Une nouveauté de plus dans l’embrouillamini des inscriptions en première année de l’enseignement secondaire : la fin de l’« adossement ». Le terme désigne le couplage d’une école primaire avec une école secondaire. Cette proximité n’est pas seulement géographique – avec ce que cela suppose comme facilités pour des familles qui ont des enfants des deux côtés –, mais pédagogique : le secondaire vient s’appuyer sur des bases au courant desquelles il est tenu par le primaire. Ce dispositif, qui existe de longue date, passe à la trappe : l’élève de sixième primaire n’est plus prioritaire pour aborder le secondaire dans « son » école. Une fois encore, la décision politique traite avec un dédain souverain à la fois le jeune, ses parents et l’école.
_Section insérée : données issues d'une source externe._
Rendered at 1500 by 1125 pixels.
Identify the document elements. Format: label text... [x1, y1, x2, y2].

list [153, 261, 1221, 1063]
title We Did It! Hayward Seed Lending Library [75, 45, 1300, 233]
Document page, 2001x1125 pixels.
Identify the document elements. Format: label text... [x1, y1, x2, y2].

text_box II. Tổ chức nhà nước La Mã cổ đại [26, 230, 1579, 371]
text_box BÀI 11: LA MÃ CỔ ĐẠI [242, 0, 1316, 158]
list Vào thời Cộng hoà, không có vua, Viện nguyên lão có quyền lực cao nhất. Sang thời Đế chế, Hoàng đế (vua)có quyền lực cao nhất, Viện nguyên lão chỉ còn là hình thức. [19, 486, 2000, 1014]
Dédain surtout envers le jeune et ses conditions de réussite. Pour le jeune qui entame le secondaire dans la même école, la transition y gagne en harmonie : il échappe à un dépaysement souvent dommageable. Cette chance disparaît. Tout en prétendant maintenir comme critère d’inscription le continuum pédagogique, on supprime le continuum de l’adossement. Fini de compter paisiblement sur une inscription logique dans l’école où l’élève termine sa sixième primaire !
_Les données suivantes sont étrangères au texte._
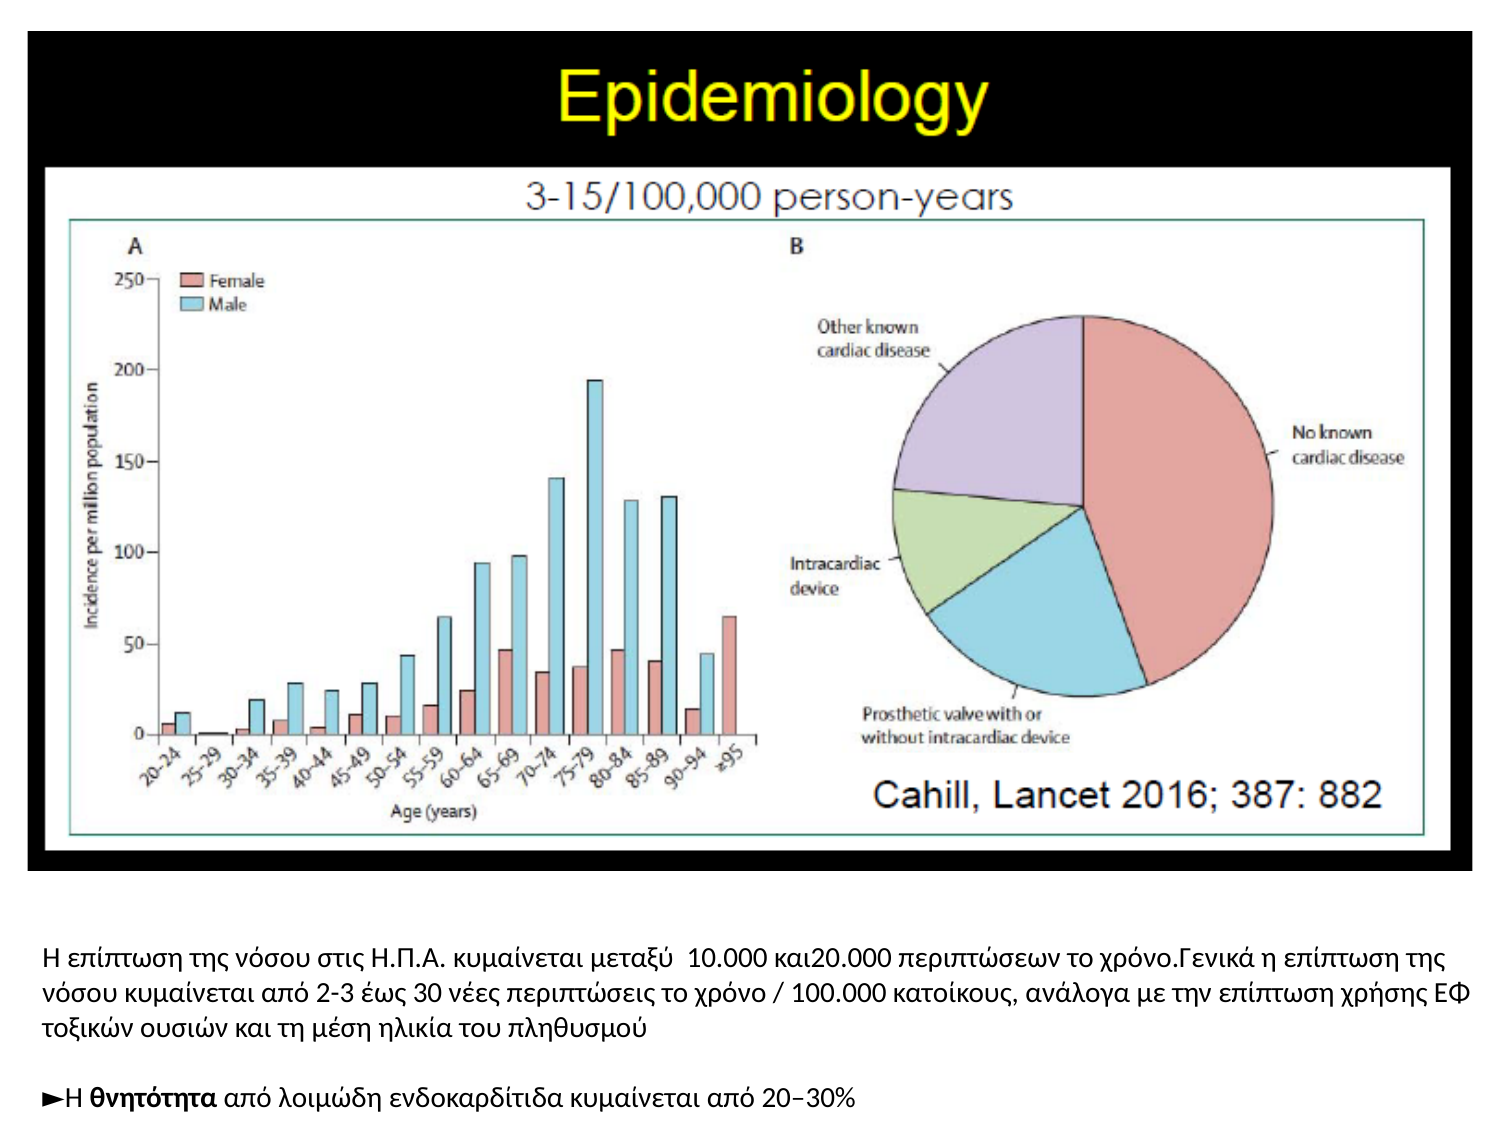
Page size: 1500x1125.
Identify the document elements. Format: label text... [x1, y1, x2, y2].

text_box Η επίπτωση της νόσου στις Η.Π.Α. κυμαίνεται μεταξύ 10.000 και20.000 περιπτώσεων το χρόνο.Γενικά η επίπτωση της νόσου κυμαίνεται από 2-3 έως 30 νέες περιπτώσεις το χρόνο / 100.000 κατοίκους, ανάλογα με την επίπτωση χρήσης ΕΦ τοξικών ουσιών και τη μέση ηλικία του πληθυσμού ►Η θνητότητα από λοιμώδη ενδοκαρδίτιδα κυμαίνεται από 20–30% [27, 896, 1500, 1121]
picture [27, 31, 1473, 871]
Dédain vis-à-vis de nombreux parents, qui ont en plein le dos. Ils ont inscrit leur enfant dans une école primaire « adossée » pour qu’il puisse poursuivre sa scolarité dans l’école secondaire partenaire. Ils y voyaient une sécurité pour leurs enfants et pour eux. Et maintenant qu’on change les règles du jeu, ils devraient courber le dos ? Ils se sentent frustrés et floués, surtout s’ils ont voté pour des partis « défenseurs de l’enseignement », qui n’hésitent pas à se mettre à dos tous ces naïfs qui les ont crus. Dès que les électeurs ont eu le dos tourné, ces prometteurs de beaux jours ont préféré passer la main dans le dos des idéologues plutôt que de tenir leur parole. Ces revirements, si négatifs pour l’image du monde politique, sont devenus monnaie courante, mais continuent à faire froid dans le dos
Quels arguments va-t-on leur avancer pour expliquer que cette cohérence pédagogique, évidemment utile à la réussite des études de leurs enfants, est aujourd’hui brisée ? La mixité sociale ? Elle a bon dos. Et, dans l’état actuel des constats, elle n’a pas progressé – au contraire, parfois – par la vertu du décret sur les inscriptions. L’égalité ? Celle qui consiste à généraliser la rupture pédagogique entre le primaire et le secondaire est-elle à rechercher ? Le bon sens dira-t-il que quelqu’un y gagne quelque chose ?
Dédain des politiciens, enfin, à l’égard de l’école qu’ils sont censés organiser. Ils déstructurent un dispositif pédagogique qui a fait ses preuves. Faut-il dès lors s’étonner que tant de censeurs cassent du sucre sur le dos de l’enseignement, quand des facteurs de tous ordres, idéologiques, politiques, économiques et autres, éclipsent la dimension pédagogique, que le simple bon sens placerait au cœur de toute politique scolaire ? Après ces errements qui contribuent à perturber l’école, le comble serait de tomber sur le dos des enseignants pour leur reprocher un manque d’efficacité. Et d’être toujours sur leur dos pour leur enseigner les recettes pédagogiques destinées à remédier aux chambardements.
Comment le commun des mortels peut-il voir positivement l’école si tout y change tout le temps ? Mesdames et messieurs qu’on nomme grands, de grâce, accordez à l’école un soupçon de stabilité. Renvoyons dos à dos l’immobilisme et le prurit du changement. Il serait tellement confortable – un confort devenu quasi inimaginable – pour l’école que tous, jeunes d’abord, mais aussi parents et acteurs de l’école, sachent à quoi s’en tenir dans la durée. La méthode politique qui va de soubresauts en cabrioles constitue une menace permanente, face à laquelle tous font le gros dos.
Publié dans La Libre Belgique, p. 55, le mercredi 19 mars 2014.